Document extract:

--- --- ---

As we all know, nothing disappears from the internet – for better or for worse. That fact raises questions about the responsibility of the BBC to ensure that archive material accessible via its website meets the same standards of accuracy as are demanded of contemporary reporting. 

The BBC’s Editorial Guidelines include a sub-section entitled Managing Online Content which, inter alia, states:

“Unless content is specifically made available only for a limited time period, there is a presumption that material published online will become part of a permanently accessible archive and will not normally be removed.

For news stories, the archive is intended to act as a permanent public record.”

But what happens when that “permanent public record” is inaccurate or misleading? Should the BBC be obliged to clearly label it as such or even to remove the webpage? 

One example of such BBC material still available on the internet are its many reports on the Jenin Massacre that never was.

--- --- ---

Source data:

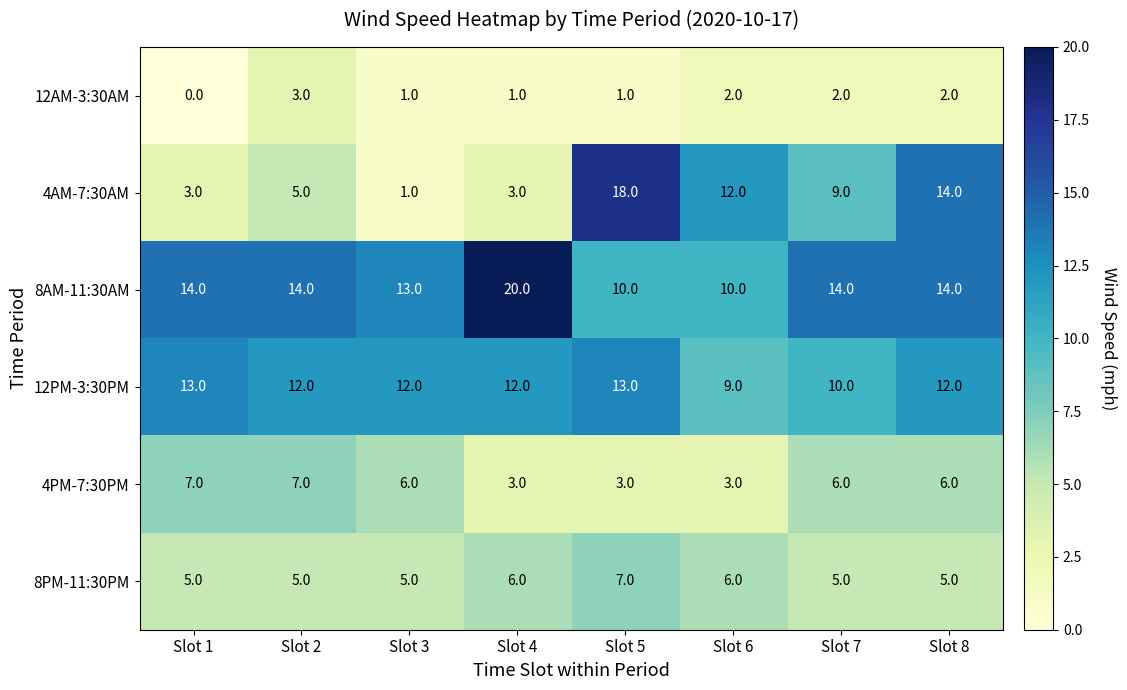

What is the difference between the maximum and minimum values in the 4PM-7:30PM series?

4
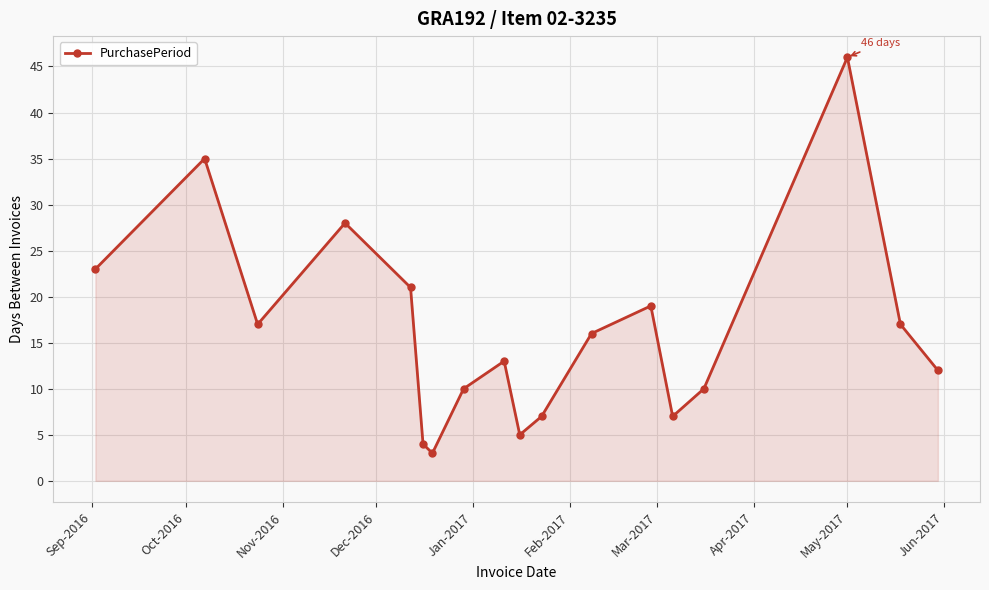

How many values are below 16?

9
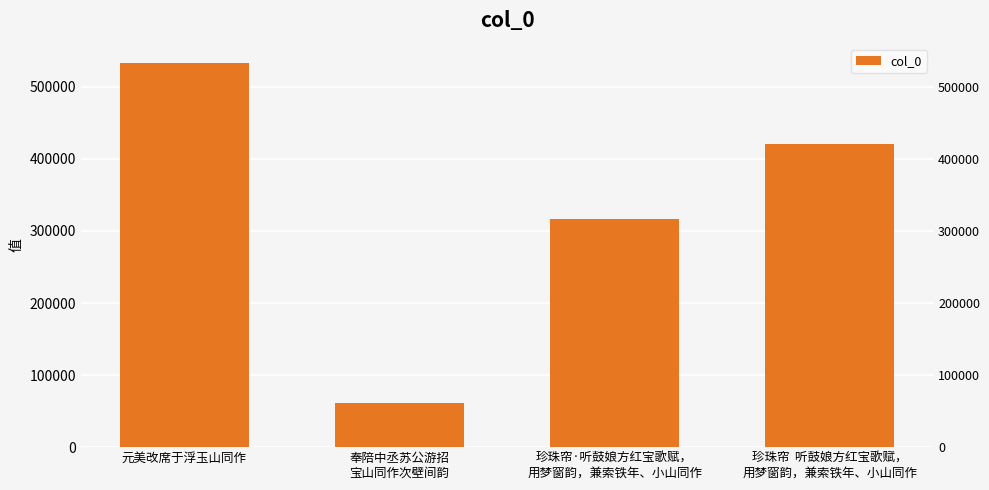

Reading left to right, list all the values displayed in this chart.

元美改席于浮玉山同作=533183	奉陪中丞苏公游招
宝山同作次壁间韵=61091	珍珠帘·听鼓娘方红宝歌赋，
用梦窗韵，兼索铁年、小山同作=316172	珍珠帘  听鼓娘方红宝歌赋，
用梦窗韵，兼索铁年、小山同作=420839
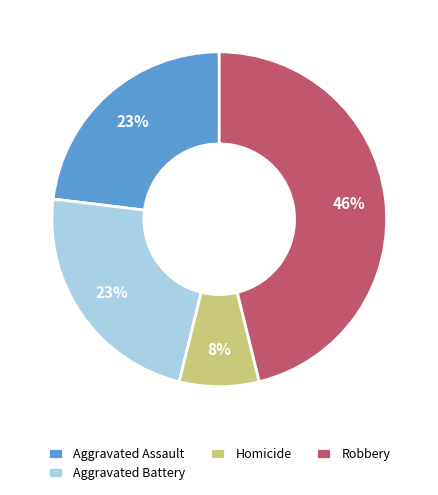

To the nearest percent, what is the average slice percentage?

25%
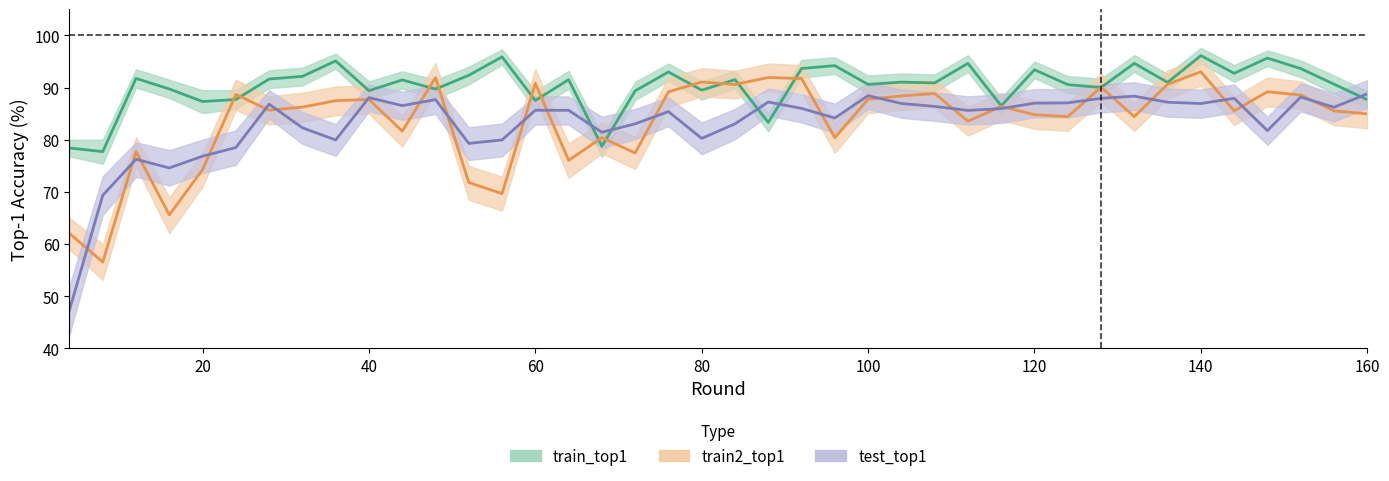

Is the value of test_top1 at 4 greater than the value of train2_top1 at 4?

No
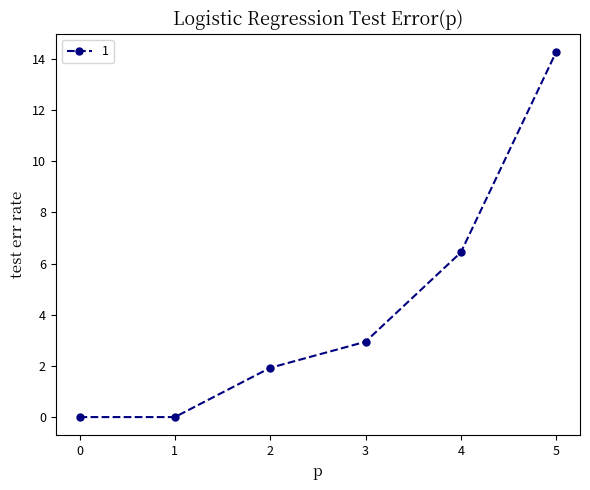

What is the difference between the values at 0 and 5?

14.3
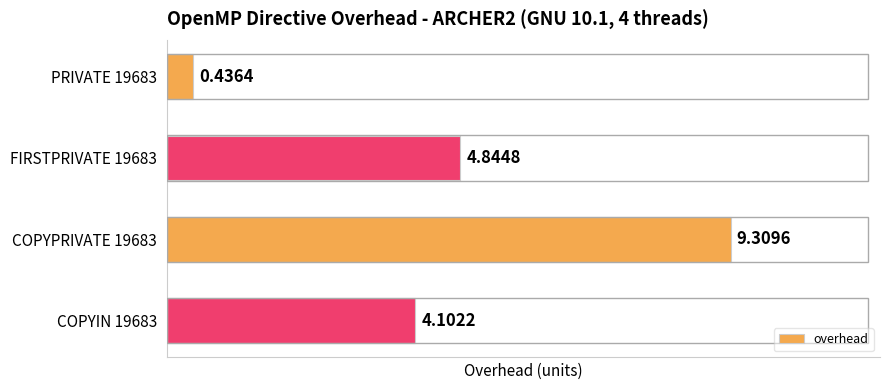

What is the sum of the values at COPYIN 19683 and PRIVATE 19683?

4.5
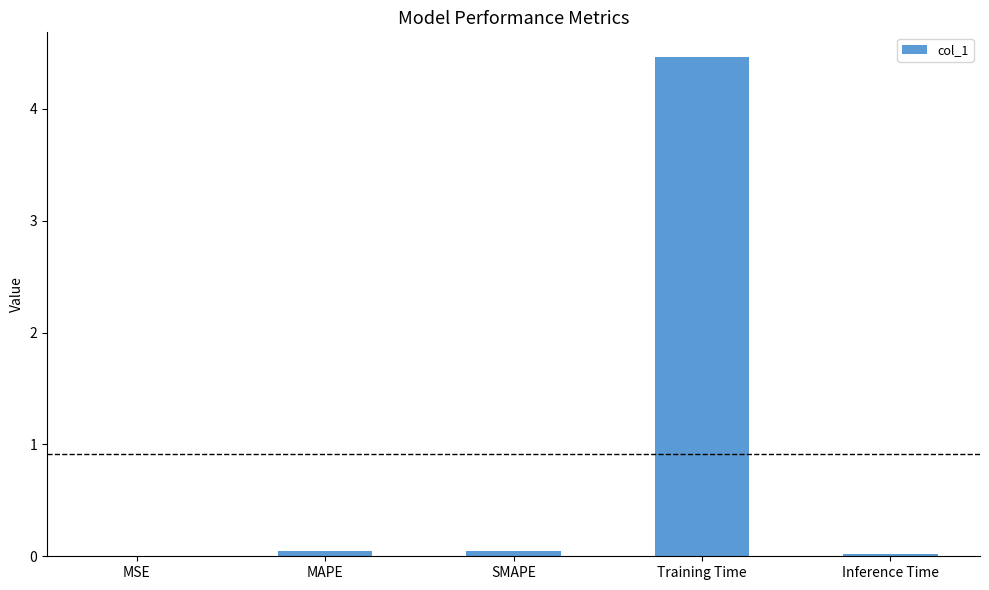

What is the sum of all values?

4.6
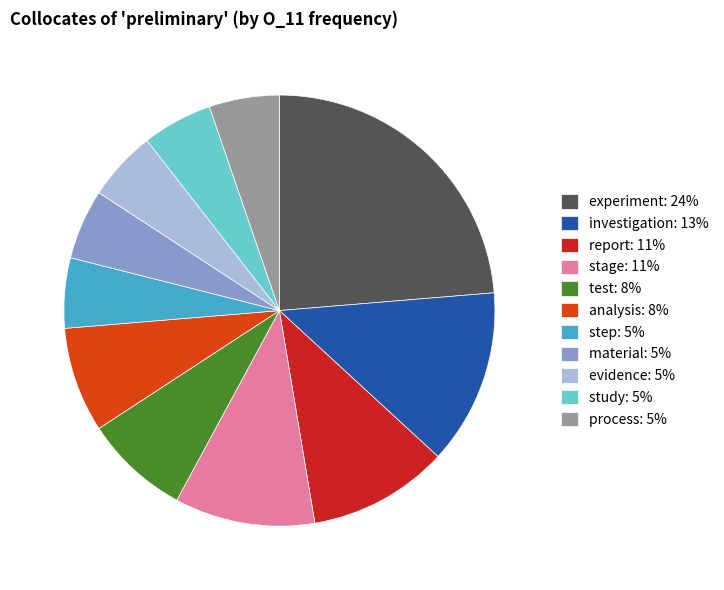

Does any single category account for the majority?

No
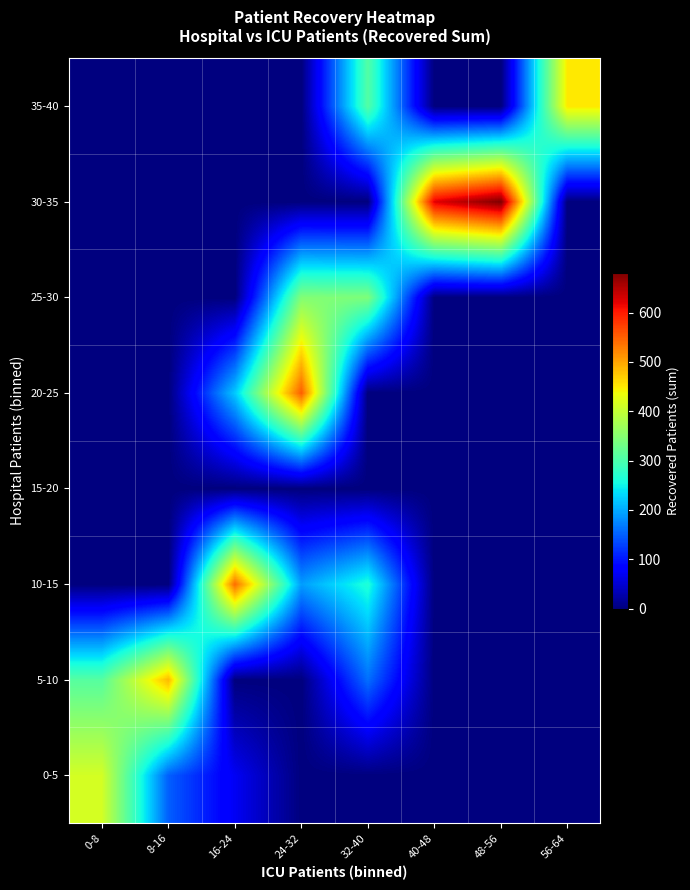

Rank the series by their maximum value, from highest to lowest.

30-35, 20-25, 10-15, 5-10, 35-40, 0-5, 25-30, 15-20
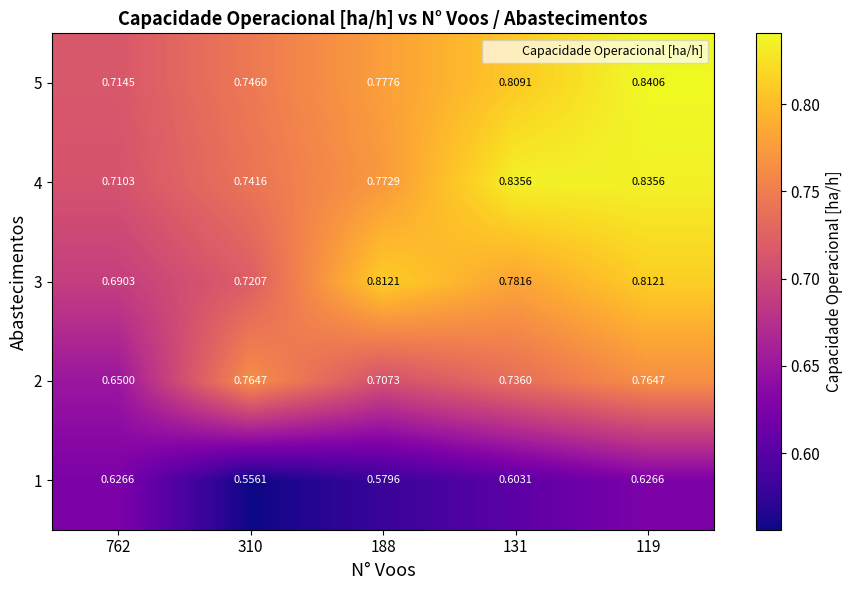

What is the greatest value displayed?

0.8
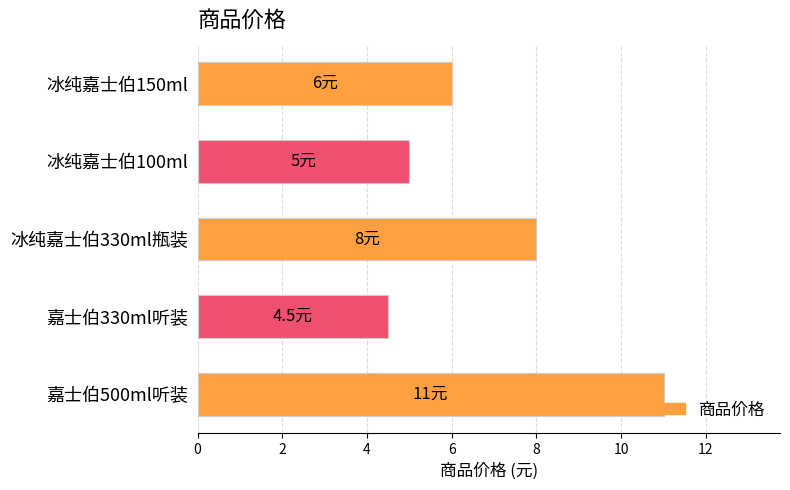

The value at 嘉士伯500ml听装 is 11.0. True or false?

True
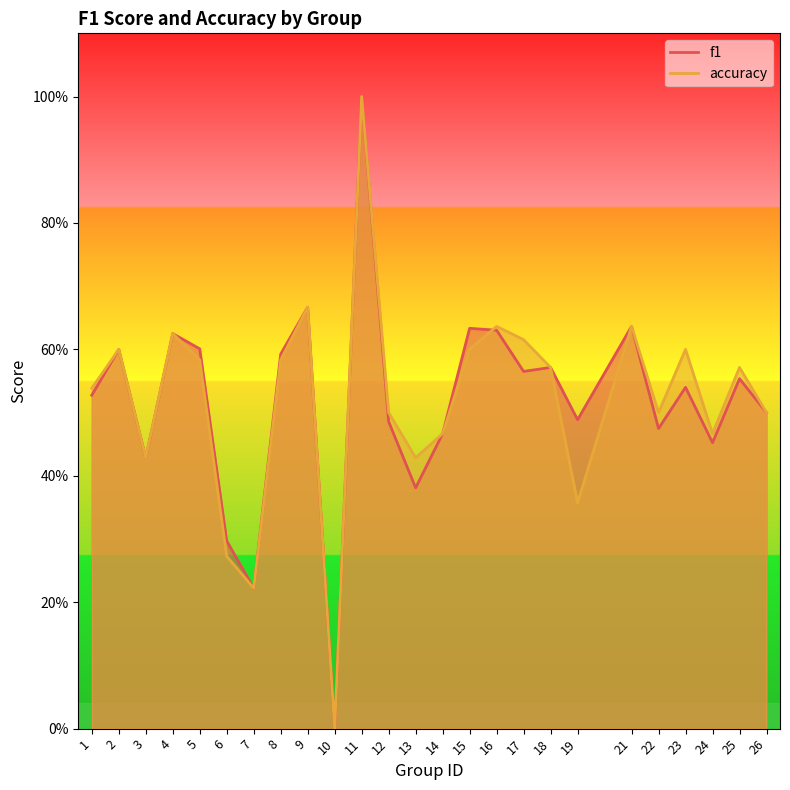

Where is the first local maximum for accuracy?

2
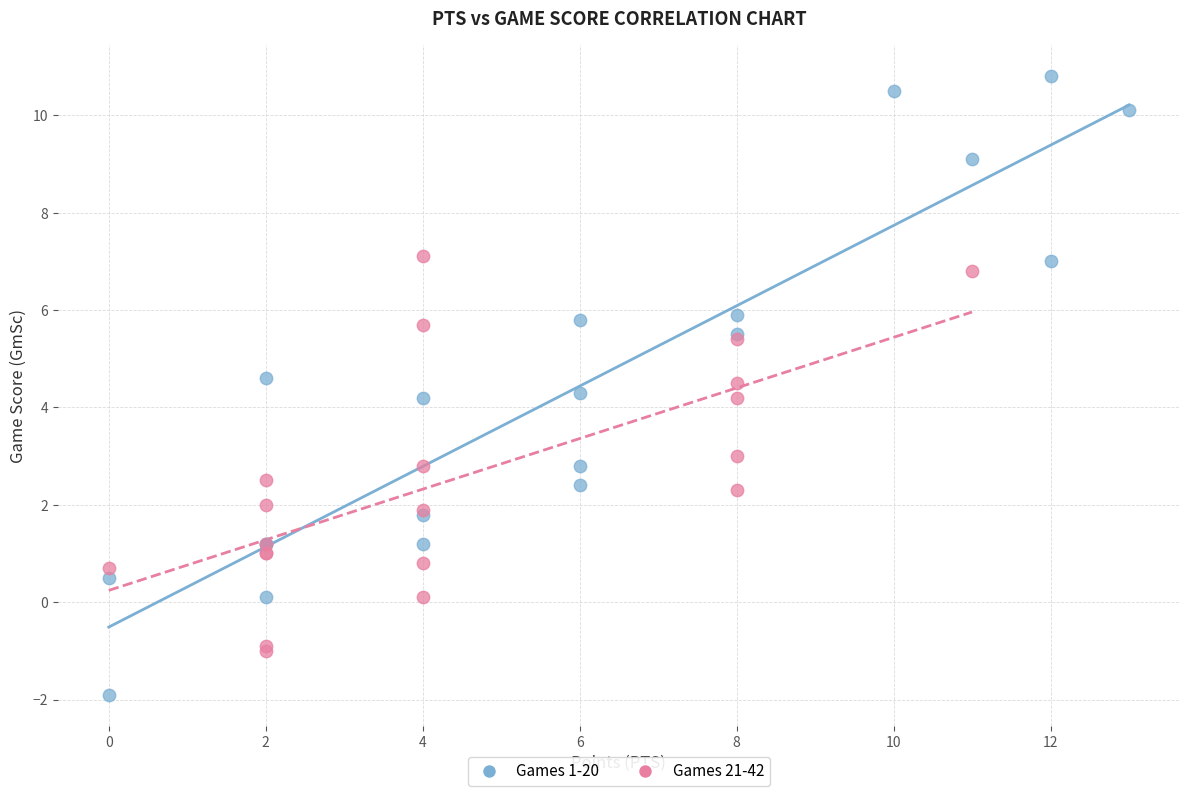

Which series has the largest Y range (max minus min)?

Games 1-20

--- --- ---

Brief 1:
In the passage on the BBC's online archive, what is the title of the sub-section of the Editorial Guidelines that it quotes?
Brief 2:
List every capitalized proper name in the passage on the BBC's online archive.
Brief 3:
Write the next paragraph of the passage on the BBC's online archive, picking up directly after its final sentence.

Response 1:
Managing Online Content

Response 2:
BBC, Editorial Guidelines, Managing Online Content, Jenin Massacre

Response 3:
This article from April 6th 2002, for example, (also available at another URL) states that:

“Residents at the Jenin refugee camp said they feared a “massacre” was taking place, and one Palestinian fighter said he had counted 30 dead bodies.”


“Palestinians said there had been intense bombardment through the night by Israeli tanks and helicopters.

“I myself counted 30 dead bodies. There are a tremendous number of injured people. The international community will be shocked at the number of injured people,” a Palestinian fighter named Abu Irmail told Reuters news agency.”

This report by Tarik Kafala – currently the Middle East Editor of BBC Online – from April 12th 2002 states:

“Palestinians have called on the United Nations to investigate what they claim is an Israeli massacre of Palestinians.”


“Palestinians say there were extra-judicial executions in the camp – an accusation strongly denied by the Israeli Defence Force (IDF).”


“According to Palestinian sources, the IDF buried the bodies of dozens of Palestinians killed in fighting in a mass grave and used bulldozers to cover them up – again a charge vehemently denied by the Israeli army.”

Reporting on April 11th 2002, the BBC’s Alan Johnston repeated unverified allegations from a Palestinian source:

“He tells me that he saw people who had been tortured.”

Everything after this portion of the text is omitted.